» PASSAGE:
▬▬▬▬▬▬▬▬▬▬

The Plowden Report (Central Advisory Council for Education, 1967) concluded that, ‘Children are helped to read by memorising the look of words, often with the help of pictures, by guessing from a context…and by phonics, beginning with the initial sounds. They are encouraged to try all the methods available to them and not depend on only one method…’ (1967:212). This model of teaching reading had been embedded in England’s National Literacy Strategy

(NLS) (DfEE, 1998) and the introduction of the ‘Literacy Hour’. The strategy stemmed from Clay and Cazden’s (1990) conception of reading as an elaborate activity requiring multiple sources of information to extract meaning from text (Stuart et al., 2008). It was explicit in its expectation that the teaching of reading should employ a variety of foci through its articulation of the ‘Searchlights’ (DfEE, 1998) model whereby unknown words were identified using a combination of four possible enlightenments: phonic knowledge, contextual knowledge, word recognition and grammatical knowledge. A child encountering an unknown word could identify it by using phonic cues, recall it as a logograph or remembered word or guess it from the context, the illustrations or the syntax.

▬▬▬▬▬▬▬▬▬▬

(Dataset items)
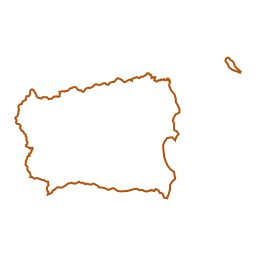 Ponce, Puerto Rico (orthographic projection), rotated 270°
{"feature_id": "32010507B29369551718499", "entity_name": "Ponce", "entity_type": "district", "adm_level": 2, "iso_a3": "PRI", "parent_name": "Puerto Rico", "parent_adm1": "", "projection": "orthographic", "projection_center": [-66.606, 18.028], "detail": "fine", "context": "isolated", "style": "outline", "palette": "amber", "viewbox_px": 256, "rotation_deg": 270, "n_neighbors": 0, "source": "geoboundaries", "source_scale": "gbopen_adm2", "svg_char_len": 3885}
<svg xmlns="http://www.w3.org/2000/svg" viewBox="0 0 256 256"><g transform="rotate(270 128 128)"><path d="M79.0,30.4L79.0,32.0L77.3,34.5L77.7,35.9L78.0,36.7L76.9,40.4L76.3,41.2L75.9,43.8L74.5,46.0L74.2,48.2L72.3,48.2L71.1,48.6L68.6,47.0L67.2,46.8L64.7,47.6L64.0,48.5L61.5,47.8L63.0,51.6L65.5,52.7L65.7,53.9L68.6,57.1L68.7,59.3L68.3,60.0L68.5,62.2L70.7,65.8L72.5,68.1L72.8,70.4L73.3,71.7L72.5,73.3L72.4,75.8L74.3,78.9L73.3,80.4L73.1,83.5L72.1,84.5L71.8,85.6L72.4,86.3L71.6,89.5L71.4,91.3L72.4,93.1L72.2,94.2L71.3,95.4L70.2,97.9L68.6,98.9L68.7,100.1L68.1,103.7L67.1,106.6L66.1,108.3L67.8,112.7L67.6,113.6L67.5,114.1L65.6,116.6L64.9,118.2L64.6,121.5L64.9,124.6L65.2,126.0L65.0,126.3L64.9,126.3L65.2,128.0L66.7,133.1L67.2,136.5L67.1,137.1L65.8,139.2L66.1,142.1L65.1,143.9L64.4,146.7L64.9,147.8L64.8,149.1L66.1,150.8L65.4,152.0L65.8,152.8L65.2,153.7L65.0,153.8L64.9,154.0L65.0,154.3L65.9,154.9L66.5,155.1L66.9,156.3L65.3,158.7L63.0,159.9L63.1,161.3L62.1,162.6L58.5,163.9L57.7,167.0L61.9,168.7L62.0,168.7L66.7,170.1L68.1,170.1L70.1,170.1L71.3,170.1L74.4,172.3L74.7,172.4L77.1,175.2L81.7,174.4L83.2,174.2L84.2,174.0L84.6,173.4L85.3,172.4L86.0,171.4L86.5,170.7L90.0,167.8L94.4,165.7L99.7,164.1L103.1,163.8L104.4,163.6L106.2,163.4L109.6,163.2L110.8,163.1L113.5,164.2L114.5,164.7L117.9,167.0L118.5,170.3L118.6,170.7L118.6,172.4L118.3,172.6L115.6,175.1L116.0,175.2L118.6,176.2L119.0,176.4L119.6,176.7L120.8,177.7L121.7,178.6L124.2,177.2L124.6,177.0L125.7,174.4L125.8,174.2L126.2,174.2L129.5,174.0L130.9,174.1L131.4,174.1L132.3,174.2L133.1,173.8L135.1,172.8L138.0,173.5L139.1,174.2L141.5,175.6L143.4,179.3L146.8,179.5L149.9,178.1L150.7,177.7L154.0,175.8L157.2,175.8L161.8,174.4L162.2,174.0L165.5,171.2L169.4,169.4L171.8,169.2L174.1,170.1L175.7,169.6L175.9,169.5L175.2,169.0L176.3,167.7L177.4,167.9L177.4,167.2L175.9,166.3L175.9,164.3L176.9,163.9L176.1,162.4L176.5,160.7L175.4,159.9L175.8,158.8L175.2,157.5L174.5,157.1L174.5,156.2L175.7,154.3L178.9,155.2L178.9,154.3L178.3,152.7L178.9,152.2L178.3,151.5L180.1,151.4L181.4,150.7L181.2,149.8L182.6,148.6L182.8,147.2L181.0,146.2L180.7,145.1L179.3,143.2L179.3,141.2L177.8,139.4L178.8,136.8L177.4,132.6L176.9,131.9L176.3,131.9L175.2,131.9L176.5,129.7L174.0,125.1L174.0,124.0L176.0,121.8L177.2,119.8L177.4,118.6L177.7,117.4L177.4,117.0L174.3,114.4L173.5,110.2L172.7,109.3L171.5,108.8L171.1,107.7L172.9,104.6L172.6,103.0L171.2,100.8L171.1,98.2L171.8,96.0L171.3,94.8L169.2,92.7L168.1,90.3L167.9,89.2L168.4,88.2L167.3,85.8L164.3,83.7L164.4,82.1L165.7,81.0L165.6,79.2L166.5,77.5L168.4,76.3L169.0,75.0L168.6,72.9L167.8,71.4L167.6,70.0L166.3,68.9L165.1,67.4L164.9,65.5L164.4,64.8L164.8,63.6L164.5,61.4L164.5,61.0L164.1,59.4L162.4,59.9L161.6,59.6L159.7,59.7L159.1,57.7L159.7,56.8L159.3,53.7L157.5,52.1L156.9,48.5L157.9,47.9L158.8,46.7L158.8,42.7L157.5,41.7L157.5,40.9L158.4,37.9L159.3,36.9L162.1,35.7L165.1,34.0L166.3,32.9L166.7,32.0L166.2,31.0L165.2,30.3L162.5,30.1L161.0,29.6L159.8,28.7L159.8,26.6L157.5,25.8L155.9,25.7L154.9,23.1L152.9,21.9L151.9,21.8L151.7,20.1L149.9,18.4L147.7,18.5L146.0,19.1L145.6,18.6L142.6,18.3L139.6,17.3L138.4,15.4L137.4,15.4L137.2,15.5L136.2,16.5L135.0,16.6L134.0,16.0L133.0,16.2L132.1,17.1L131.9,19.1L130.1,20.7L128.0,20.0L125.4,21.6L124.6,23.3L122.7,24.0L121.7,25.6L119.8,25.7L118.5,26.5L115.6,26.5L113.4,27.6L112.1,27.2L111.1,26.0L109.9,25.9L108.7,28.1L108.6,28.9L107.4,30.0L108.1,30.6L108.2,32.3L107.7,32.8L105.5,31.7L104.1,31.3L102.4,30.1L102.3,29.2L100.9,28.7L100.1,29.4L99.3,27.4L97.0,26.9L94.6,25.7L93.7,26.0L91.8,25.5L90.8,25.9L89.2,27.5L86.5,27.3L84.6,28.4L83.6,29.8L79.7,30.9L79.0,30.4ZM183.2,240.1L183.4,240.2L184.5,240.6L185.5,239.5L186.8,237.6L188.9,235.7L190.5,234.4L191.8,234.2L193.7,233.5L195.1,232.3L195.7,230.7L197.4,229.5L198.3,228.1L198.1,227.1L197.4,226.0L195.0,225.4L191.9,227.8L191.6,227.9L189.2,228.8L187.6,230.4L186.1,232.5L184.4,237.4L183.2,240.1Z" fill="none" stroke="#b45309" stroke-width="2"/></g></svg>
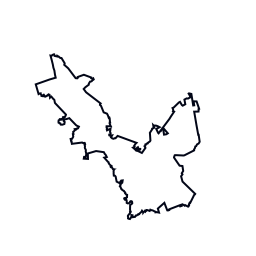 Salvador Alvarado, Sinaloa, Mexico (Natural Earth projection), rotated 161°
{"feature_id": "50627088B8261006945538", "entity_name": "Salvador Alvarado", "entity_type": "district", "adm_level": 2, "iso_a3": "MEX", "parent_name": "Mexico", "parent_adm1": "Sinaloa", "projection": "natural_earth1", "projection_center": [-108.084, 25.381], "detail": "fine", "context": "isolated", "style": "outline", "palette": "ink", "viewbox_px": 256, "rotation_deg": 161, "n_neighbors": 0, "source": "geoboundaries", "source_scale": "gbopen_adm2", "svg_char_len": 5806}
<svg xmlns="http://www.w3.org/2000/svg" viewBox="0 0 256 256"><g transform="rotate(161 128 128)"><path d="M166.8,209.8L168.1,215.8L168.8,216.0L169.3,216.4L169.7,217.0L170.4,218.3L170.9,218.3L171.4,219.2L171.7,218.7L174.0,220.1L173.8,221.7L174.1,221.8L175.4,221.7L175.9,221.6L176.5,221.2L176.8,221.2L177.7,221.7L178.0,217.1L178.4,212.6L178.9,209.3L178.9,206.3L179.7,202.0L180.0,199.1L186.1,199.4L201.0,199.3L201.5,189.2L200.5,189.4L199.3,189.2L199.5,188.4L199.2,187.4L199.4,186.5L198.4,185.9L197.9,185.7L197.9,186.4L197.7,186.7L196.8,186.9L196.1,184.6L195.5,184.7L195.2,184.6L193.5,185.2L193.7,184.8L193.1,184.8L191.8,185.3L191.4,185.0L191.6,184.1L191.5,183.0L191.8,182.1L190.3,182.7L189.6,181.1L189.5,180.4L188.6,178.9L188.5,178.5L188.9,175.6L188.8,175.2L182.3,160.9L182.9,160.0L183.4,159.7L184.0,159.0L184.4,158.9L184.8,159.2L185.1,159.3L185.5,159.1L185.6,158.5L185.9,158.3L186.1,158.6L186.2,158.2L186.9,157.9L187.7,158.2L188.4,157.6L188.8,157.6L189.0,157.7L189.1,158.4L189.7,158.6L190.5,157.9L191.1,157.8L191.8,156.3L191.9,155.6L191.2,155.1L191.2,154.8L191.0,154.7L190.5,154.3L190.6,153.7L190.5,153.1L189.0,152.5L186.9,152.5L185.9,154.3L186.4,155.3L186.6,155.9L185.4,156.5L184.6,156.7L183.5,156.5L180.3,156.4L176.2,147.6L175.6,146.8L174.0,145.3L175.3,144.0L176.2,144.2L176.6,143.8L177.5,143.5L177.7,144.1L178.8,144.3L178.8,143.3L180.2,142.5L180.9,142.3L181.1,142.2L181.5,140.1L182.1,140.2L182.6,137.6L184.4,136.0L185.8,136.3L186.1,133.8L185.7,133.7L186.2,131.3L176.1,129.2L175.2,128.2L174.3,128.2L173.8,128.0L173.8,127.1L174.2,127.2L174.2,126.6L174.4,126.6L174.6,125.5L174.5,125.0L174.8,124.3L175.1,123.9L175.3,122.8L175.0,121.3L175.1,120.7L175.6,119.6L175.8,117.6L176.3,116.2L177.4,114.5L178.9,115.0L179.8,113.4L175.9,111.8L174.3,117.0L165.7,116.6L158.7,113.0L158.4,111.0L157.9,110.1L157.5,107.5L160.1,107.7L158.0,102.6L157.5,101.9L157.7,101.0L157.5,100.5L157.5,100.0L156.6,98.2L156.2,97.8L156.8,97.5L157.1,97.1L157.0,96.6L156.9,96.5L156.6,96.6L155.9,96.1L156.0,95.7L155.5,94.0L154.8,93.6L155.4,93.5L155.1,92.8L155.8,91.6L156.0,90.7L156.4,89.7L156.9,87.6L156.1,87.3L155.8,86.9L155.5,86.1L156.2,81.0L154.0,78.7L153.5,78.8L153.5,79.1L152.5,79.9L151.5,80.5L150.1,80.2L151.2,78.2L152.1,77.8L153.7,77.0L153.7,76.4L154.7,75.6L154.5,75.0L154.3,74.9L154.2,73.2L154.3,72.7L153.7,71.9L153.7,71.4L152.4,69.9L152.5,69.7L151.6,67.9L152.0,67.2L151.6,66.4L151.4,65.7L150.6,65.1L151.5,62.8L153.3,62.7L154.2,62.9L154.6,62.5L154.5,61.7L154.1,61.0L152.9,61.0L152.9,59.7L153.6,57.6L152.8,56.8L151.8,56.6L150.6,57.0L150.1,57.6L149.7,57.4L149.2,57.9L148.6,57.7L148.2,57.2L148.2,56.7L148.5,55.4L148.8,55.2L149.8,54.8L151.0,54.6L152.6,50.3L152.8,49.1L152.7,48.0L153.4,48.0L153.6,47.0L156.5,45.2L156.8,44.8L156.9,43.7L157.4,42.5L156.7,41.8L155.8,41.3L153.7,42.9L153.1,44.6L152.1,44.0L152.8,42.2L152.4,42.1L150.3,41.7L149.2,42.7L148.5,42.4L147.3,42.8L146.7,42.7L146.3,43.2L145.4,42.9L145.1,43.3L142.5,44.4L141.7,45.2L141.1,43.4L141.2,43.0L140.3,43.6L139.9,43.5L139.1,44.1L138.8,43.4L138.2,44.1L137.7,44.0L137.5,43.8L137.2,44.0L137.1,44.4L136.4,44.1L134.5,42.5L133.5,43.5L132.5,42.6L131.7,42.2L131.0,41.6L130.4,40.9L129.2,39.8L129.4,39.3L128.1,39.0L126.2,37.9L126.0,42.1L118.0,45.4L117.7,37.6L117.4,37.6L117.1,37.0L115.8,37.0L115.8,37.6L115.4,37.7L104.4,38.1L104.2,36.9L102.6,36.9L102.6,38.1L101.3,38.1L99.7,36.1L99.1,36.5L96.9,34.2L96.4,34.5L96.2,34.3L95.4,35.0L95.4,35.8L94.8,36.2L94.8,36.5L94.4,37.0L94.1,37.2L94.0,36.9L93.8,37.0L93.6,36.9L87.9,42.5L87.7,42.9L87.1,43.2L86.4,43.4L85.9,43.8L93.9,59.6L93.5,65.1L91.6,66.4L91.9,67.7L89.8,69.4L88.9,74.3L91.5,75.6L93.7,83.5L94.1,85.1L94.0,85.4L92.7,87.0L91.7,86.8L84.4,83.9L83.6,83.8L72.8,85.3L72.7,86.0L71.2,87.3L70.4,88.6L69.4,88.7L68.1,90.0L66.4,90.3L65.4,91.0L64.7,91.7L63.4,98.6L63.8,98.7L62.3,108.6L60.1,121.9L56.0,120.6L55.5,121.7L55.2,122.8L54.5,122.9L54.5,130.8L57.3,131.9L58.0,127.9L59.0,128.1L57.0,139.6L58.9,140.8L59.3,140.9L59.5,140.8L59.0,139.1L59.6,139.5L59.0,138.9L59.0,136.7L60.0,136.6L61.7,136.3L62.9,136.9L65.4,136.5L66.1,131.8L69.0,131.3L69.6,132.2L70.3,135.8L71.5,135.6L78.1,132.5L79.4,132.4L79.4,132.0L79.3,131.7L79.5,129.7L80.0,129.2L79.1,128.4L83.6,125.0L85.9,123.1L94.9,117.0L92.1,110.0L93.9,109.6L96.1,110.0L95.1,115.5L95.5,116.5L96.4,116.0L97.7,114.7L97.9,115.0L100.8,113.0L101.1,113.6L101.6,117.9L97.9,118.5L99.2,119.9L100.5,121.0L101.6,121.5L101.7,121.4L102.6,121.8L102.9,121.9L103.2,122.5L103.6,120.3L103.2,120.3L103.1,119.8L103.6,119.6L103.8,119.7L105.3,119.5L105.3,119.1L108.9,116.3L109.0,115.8L110.9,108.8L111.6,108.2L114.5,107.4L114.5,107.0L116.8,106.8L116.7,106.4L117.3,105.7L118.3,105.4L118.0,103.5L123.0,99.9L125.6,102.5L124.9,104.1L124.9,104.4L123.9,104.3L124.0,103.8L123.5,103.7L123.3,104.1L123.5,104.2L123.4,104.4L123.7,104.6L123.6,104.8L123.8,104.6L124.9,104.9L124.9,106.6L125.8,106.4L126.6,104.9L127.0,105.1L127.4,104.2L127.0,104.0L127.2,103.7L127.9,104.3L128.0,105.6L127.7,106.0L128.1,106.4L128.5,105.8L129.6,107.8L128.7,107.8L127.8,108.4L128.0,109.1L126.1,110.6L124.8,111.2L140.4,123.9L143.1,122.4L143.5,122.7L145.1,122.5L146.2,123.2L147.1,124.7L145.4,126.2L146.3,126.4L147.2,126.3L148.1,127.1L147.9,127.8L147.2,127.6L147.1,127.9L146.6,128.0L146.2,128.5L146.1,128.8L146.3,130.2L145.5,131.5L145.3,132.1L144.8,133.0L148.6,132.6L148.5,133.8L147.9,134.5L148.1,135.5L148.0,135.9L147.7,136.6L143.7,135.3L143.8,136.0L143.9,138.4L143.5,139.2L143.1,139.1L143.0,139.9L142.2,143.0L142.2,143.9L142.9,143.8L142.9,146.6L143.2,148.4L145.9,150.7L146.3,157.7L147.0,159.0L146.9,159.2L146.6,159.2L146.4,160.2L146.0,160.3L156.0,175.4L157.2,179.3L155.1,180.4L151.0,181.7L150.6,182.7L148.8,184.2L147.8,184.0L147.0,184.1L146.1,184.8L145.4,184.8L144.6,185.1L144.7,186.3L145.6,186.1L146.6,187.1L146.3,187.7L152.4,192.7L158.9,192.6L159.0,191.9L159.8,191.5L161.3,192.2L165.1,203.9L167.7,208.5L166.8,209.8Z" fill="none" stroke="#020617" stroke-width="2"/></g></svg>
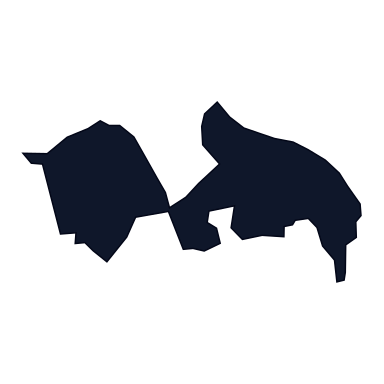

▬▬▬▬▬▬▬▬▬▬

» WHAT THE TASK ASKS:
In the passage on teaching reading, which four kinds of knowledge does the "Searchlights" model combine to identify unknown words?

» PROBLEM SOLUTION:
Phonic knowledge, contextual knowledge, word recognition and grammatical knowledge.